Return, from the data that follows, each line that holds the word "revealing".

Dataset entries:

######

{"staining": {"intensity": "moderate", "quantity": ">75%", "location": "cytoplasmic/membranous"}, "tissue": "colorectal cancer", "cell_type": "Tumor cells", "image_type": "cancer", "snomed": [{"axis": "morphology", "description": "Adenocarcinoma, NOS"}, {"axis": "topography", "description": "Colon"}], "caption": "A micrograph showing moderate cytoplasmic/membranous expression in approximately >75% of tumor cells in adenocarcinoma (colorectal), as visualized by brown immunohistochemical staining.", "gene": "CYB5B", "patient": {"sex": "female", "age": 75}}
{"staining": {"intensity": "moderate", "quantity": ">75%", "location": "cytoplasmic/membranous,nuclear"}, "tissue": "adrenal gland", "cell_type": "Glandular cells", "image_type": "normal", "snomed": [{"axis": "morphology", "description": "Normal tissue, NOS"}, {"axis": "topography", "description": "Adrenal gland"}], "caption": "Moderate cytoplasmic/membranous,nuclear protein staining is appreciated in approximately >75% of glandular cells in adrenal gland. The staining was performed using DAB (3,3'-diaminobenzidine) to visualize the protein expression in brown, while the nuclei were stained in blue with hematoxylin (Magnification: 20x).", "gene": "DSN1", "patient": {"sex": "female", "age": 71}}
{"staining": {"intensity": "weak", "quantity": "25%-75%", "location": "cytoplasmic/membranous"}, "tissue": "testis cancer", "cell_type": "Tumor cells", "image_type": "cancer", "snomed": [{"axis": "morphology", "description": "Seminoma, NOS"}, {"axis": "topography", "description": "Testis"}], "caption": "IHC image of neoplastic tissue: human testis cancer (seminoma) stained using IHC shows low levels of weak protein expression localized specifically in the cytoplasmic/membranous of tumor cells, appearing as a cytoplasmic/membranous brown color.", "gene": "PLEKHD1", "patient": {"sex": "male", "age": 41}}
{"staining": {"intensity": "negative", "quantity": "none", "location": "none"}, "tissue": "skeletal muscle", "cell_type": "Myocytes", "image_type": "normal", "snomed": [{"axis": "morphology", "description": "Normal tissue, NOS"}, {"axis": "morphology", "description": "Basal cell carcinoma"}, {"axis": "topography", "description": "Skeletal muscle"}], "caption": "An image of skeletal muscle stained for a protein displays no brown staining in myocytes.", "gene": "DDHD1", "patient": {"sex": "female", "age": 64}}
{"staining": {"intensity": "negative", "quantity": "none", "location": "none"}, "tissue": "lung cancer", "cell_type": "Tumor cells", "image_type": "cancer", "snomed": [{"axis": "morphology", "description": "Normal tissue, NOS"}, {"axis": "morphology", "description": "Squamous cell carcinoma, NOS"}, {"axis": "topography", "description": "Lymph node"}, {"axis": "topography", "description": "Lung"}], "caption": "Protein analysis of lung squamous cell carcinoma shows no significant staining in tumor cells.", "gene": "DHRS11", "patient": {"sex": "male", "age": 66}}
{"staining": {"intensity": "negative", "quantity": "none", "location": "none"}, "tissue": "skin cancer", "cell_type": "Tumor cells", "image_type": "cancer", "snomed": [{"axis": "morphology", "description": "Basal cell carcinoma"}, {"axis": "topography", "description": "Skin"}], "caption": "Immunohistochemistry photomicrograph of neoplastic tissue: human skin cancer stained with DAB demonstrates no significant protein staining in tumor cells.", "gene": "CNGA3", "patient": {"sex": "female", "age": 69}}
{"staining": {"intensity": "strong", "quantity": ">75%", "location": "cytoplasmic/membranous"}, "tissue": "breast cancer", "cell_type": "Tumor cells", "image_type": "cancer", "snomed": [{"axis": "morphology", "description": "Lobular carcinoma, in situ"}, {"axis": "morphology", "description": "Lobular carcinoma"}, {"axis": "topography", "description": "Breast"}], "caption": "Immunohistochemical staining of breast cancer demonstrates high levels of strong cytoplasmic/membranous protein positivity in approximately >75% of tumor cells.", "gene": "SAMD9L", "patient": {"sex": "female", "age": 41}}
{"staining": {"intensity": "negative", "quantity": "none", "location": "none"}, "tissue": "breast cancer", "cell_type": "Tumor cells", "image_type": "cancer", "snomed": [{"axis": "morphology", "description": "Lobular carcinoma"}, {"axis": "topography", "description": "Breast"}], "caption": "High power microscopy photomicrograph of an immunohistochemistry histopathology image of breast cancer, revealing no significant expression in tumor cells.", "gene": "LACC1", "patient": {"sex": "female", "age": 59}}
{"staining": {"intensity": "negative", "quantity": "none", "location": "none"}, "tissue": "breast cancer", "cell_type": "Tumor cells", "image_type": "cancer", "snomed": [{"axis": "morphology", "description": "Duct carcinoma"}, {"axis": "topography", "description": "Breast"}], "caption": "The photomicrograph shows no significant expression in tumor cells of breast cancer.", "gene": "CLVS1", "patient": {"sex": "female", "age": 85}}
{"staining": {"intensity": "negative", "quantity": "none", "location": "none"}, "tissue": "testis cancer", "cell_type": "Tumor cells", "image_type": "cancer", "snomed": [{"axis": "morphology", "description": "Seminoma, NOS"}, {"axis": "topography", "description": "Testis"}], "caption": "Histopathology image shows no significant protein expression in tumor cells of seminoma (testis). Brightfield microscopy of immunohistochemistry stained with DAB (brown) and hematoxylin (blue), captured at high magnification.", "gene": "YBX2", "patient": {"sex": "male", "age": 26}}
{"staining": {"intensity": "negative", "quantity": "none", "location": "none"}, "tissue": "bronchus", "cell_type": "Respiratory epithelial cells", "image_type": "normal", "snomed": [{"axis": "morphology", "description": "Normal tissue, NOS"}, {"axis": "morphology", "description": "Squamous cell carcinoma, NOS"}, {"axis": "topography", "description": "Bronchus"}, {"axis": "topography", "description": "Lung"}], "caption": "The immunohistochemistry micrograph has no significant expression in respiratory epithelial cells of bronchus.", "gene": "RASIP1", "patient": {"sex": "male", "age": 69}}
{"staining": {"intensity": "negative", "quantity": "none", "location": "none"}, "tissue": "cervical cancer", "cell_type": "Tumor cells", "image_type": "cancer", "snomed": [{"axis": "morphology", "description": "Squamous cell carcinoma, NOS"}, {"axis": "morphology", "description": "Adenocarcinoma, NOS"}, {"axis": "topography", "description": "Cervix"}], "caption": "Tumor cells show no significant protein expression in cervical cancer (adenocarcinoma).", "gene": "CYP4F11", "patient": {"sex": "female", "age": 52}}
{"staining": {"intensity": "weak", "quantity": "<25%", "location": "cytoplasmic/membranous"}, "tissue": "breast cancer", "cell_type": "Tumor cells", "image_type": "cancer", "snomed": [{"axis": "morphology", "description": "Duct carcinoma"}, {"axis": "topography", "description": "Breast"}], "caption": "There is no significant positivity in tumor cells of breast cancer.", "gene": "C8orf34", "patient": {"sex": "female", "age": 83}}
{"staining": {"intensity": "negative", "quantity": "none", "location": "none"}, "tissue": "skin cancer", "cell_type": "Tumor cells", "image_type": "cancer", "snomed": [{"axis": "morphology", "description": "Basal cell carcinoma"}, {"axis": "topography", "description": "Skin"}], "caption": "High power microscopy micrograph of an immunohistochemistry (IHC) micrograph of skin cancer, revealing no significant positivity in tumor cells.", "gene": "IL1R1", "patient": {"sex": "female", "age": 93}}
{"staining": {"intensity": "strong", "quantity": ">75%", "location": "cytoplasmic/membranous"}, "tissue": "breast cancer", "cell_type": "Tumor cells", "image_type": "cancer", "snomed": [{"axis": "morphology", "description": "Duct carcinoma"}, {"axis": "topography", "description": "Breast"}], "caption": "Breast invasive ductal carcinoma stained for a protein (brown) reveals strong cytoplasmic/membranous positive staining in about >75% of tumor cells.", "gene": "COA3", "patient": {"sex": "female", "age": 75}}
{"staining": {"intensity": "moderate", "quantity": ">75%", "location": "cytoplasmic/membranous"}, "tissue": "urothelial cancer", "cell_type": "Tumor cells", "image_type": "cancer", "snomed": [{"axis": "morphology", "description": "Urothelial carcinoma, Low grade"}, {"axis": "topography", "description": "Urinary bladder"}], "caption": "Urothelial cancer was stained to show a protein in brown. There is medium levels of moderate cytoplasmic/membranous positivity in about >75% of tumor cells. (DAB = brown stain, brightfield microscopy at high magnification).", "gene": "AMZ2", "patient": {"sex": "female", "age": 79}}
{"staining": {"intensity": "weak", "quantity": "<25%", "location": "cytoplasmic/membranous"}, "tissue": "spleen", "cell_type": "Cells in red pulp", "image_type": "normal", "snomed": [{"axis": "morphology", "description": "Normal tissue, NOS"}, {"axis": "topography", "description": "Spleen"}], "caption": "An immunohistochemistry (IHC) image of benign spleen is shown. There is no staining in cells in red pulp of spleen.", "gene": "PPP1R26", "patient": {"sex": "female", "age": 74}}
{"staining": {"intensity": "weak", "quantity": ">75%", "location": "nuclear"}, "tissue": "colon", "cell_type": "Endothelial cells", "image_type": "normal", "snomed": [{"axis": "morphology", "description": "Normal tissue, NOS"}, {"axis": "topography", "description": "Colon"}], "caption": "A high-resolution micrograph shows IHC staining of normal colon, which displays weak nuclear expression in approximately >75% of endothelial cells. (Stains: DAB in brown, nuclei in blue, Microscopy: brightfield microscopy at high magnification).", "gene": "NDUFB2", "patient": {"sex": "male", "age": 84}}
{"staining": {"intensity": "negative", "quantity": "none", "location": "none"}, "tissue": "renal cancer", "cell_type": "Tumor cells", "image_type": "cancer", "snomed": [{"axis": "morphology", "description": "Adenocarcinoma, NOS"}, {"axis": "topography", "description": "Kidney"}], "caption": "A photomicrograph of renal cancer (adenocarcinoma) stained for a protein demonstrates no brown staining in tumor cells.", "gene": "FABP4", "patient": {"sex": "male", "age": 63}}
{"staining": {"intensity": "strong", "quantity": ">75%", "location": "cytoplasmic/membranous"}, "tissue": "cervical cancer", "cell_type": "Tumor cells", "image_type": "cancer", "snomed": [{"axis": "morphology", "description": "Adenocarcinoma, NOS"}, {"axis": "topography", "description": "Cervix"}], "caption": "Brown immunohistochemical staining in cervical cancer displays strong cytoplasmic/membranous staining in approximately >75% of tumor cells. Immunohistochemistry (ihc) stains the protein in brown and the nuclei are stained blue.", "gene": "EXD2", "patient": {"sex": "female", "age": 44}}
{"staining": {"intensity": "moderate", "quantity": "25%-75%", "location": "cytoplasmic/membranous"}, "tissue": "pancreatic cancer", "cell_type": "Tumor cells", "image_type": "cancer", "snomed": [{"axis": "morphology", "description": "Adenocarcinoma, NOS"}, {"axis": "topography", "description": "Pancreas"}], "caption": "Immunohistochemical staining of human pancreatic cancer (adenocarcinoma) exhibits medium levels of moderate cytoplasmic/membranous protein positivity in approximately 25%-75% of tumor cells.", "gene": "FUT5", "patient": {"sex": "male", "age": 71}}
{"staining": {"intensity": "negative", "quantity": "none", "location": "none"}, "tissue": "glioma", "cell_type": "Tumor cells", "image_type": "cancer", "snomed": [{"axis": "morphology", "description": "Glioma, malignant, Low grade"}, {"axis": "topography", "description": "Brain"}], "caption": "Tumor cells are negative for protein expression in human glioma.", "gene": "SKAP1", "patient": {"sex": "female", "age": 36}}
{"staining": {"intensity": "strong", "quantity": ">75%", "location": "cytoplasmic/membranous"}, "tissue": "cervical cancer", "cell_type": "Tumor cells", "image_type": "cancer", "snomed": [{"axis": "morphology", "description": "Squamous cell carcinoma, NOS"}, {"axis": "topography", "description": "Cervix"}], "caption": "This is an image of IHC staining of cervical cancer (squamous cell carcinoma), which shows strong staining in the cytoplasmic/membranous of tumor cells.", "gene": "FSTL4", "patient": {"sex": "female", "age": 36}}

######

WRITTEN RESPONSE =
{"staining": {"intensity": "negative", "quantity": "none", "location": "none"}, "tissue": "breast cancer", "cell_type": "Tumor cells", "image_type": "cancer", "snomed": [{"axis": "morphology", "description": "Lobular carcinoma"}, {"axis": "topography", "description": "Breast"}], "caption": "High power microscopy photomicrograph of an immunohistochemistry histopathology image of breast cancer, revealing no significant expression in tumor cells.", "gene": "LACC1", "patient": {"sex": "female", "age": 59}}
{"staining": {"intensity": "negative", "quantity": "none", "location": "none"}, "tissue": "skin cancer", "cell_type": "Tumor cells", "image_type": "cancer", "snomed": [{"axis": "morphology", "description": "Basal cell carcinoma"}, {"axis": "topography", "description": "Skin"}], "caption": "High power microscopy micrograph of an immunohistochemistry (IHC) micrograph of skin cancer, revealing no significant positivity in tumor cells.", "gene": "IL1R1", "patient": {"sex": "female", "age": 93}}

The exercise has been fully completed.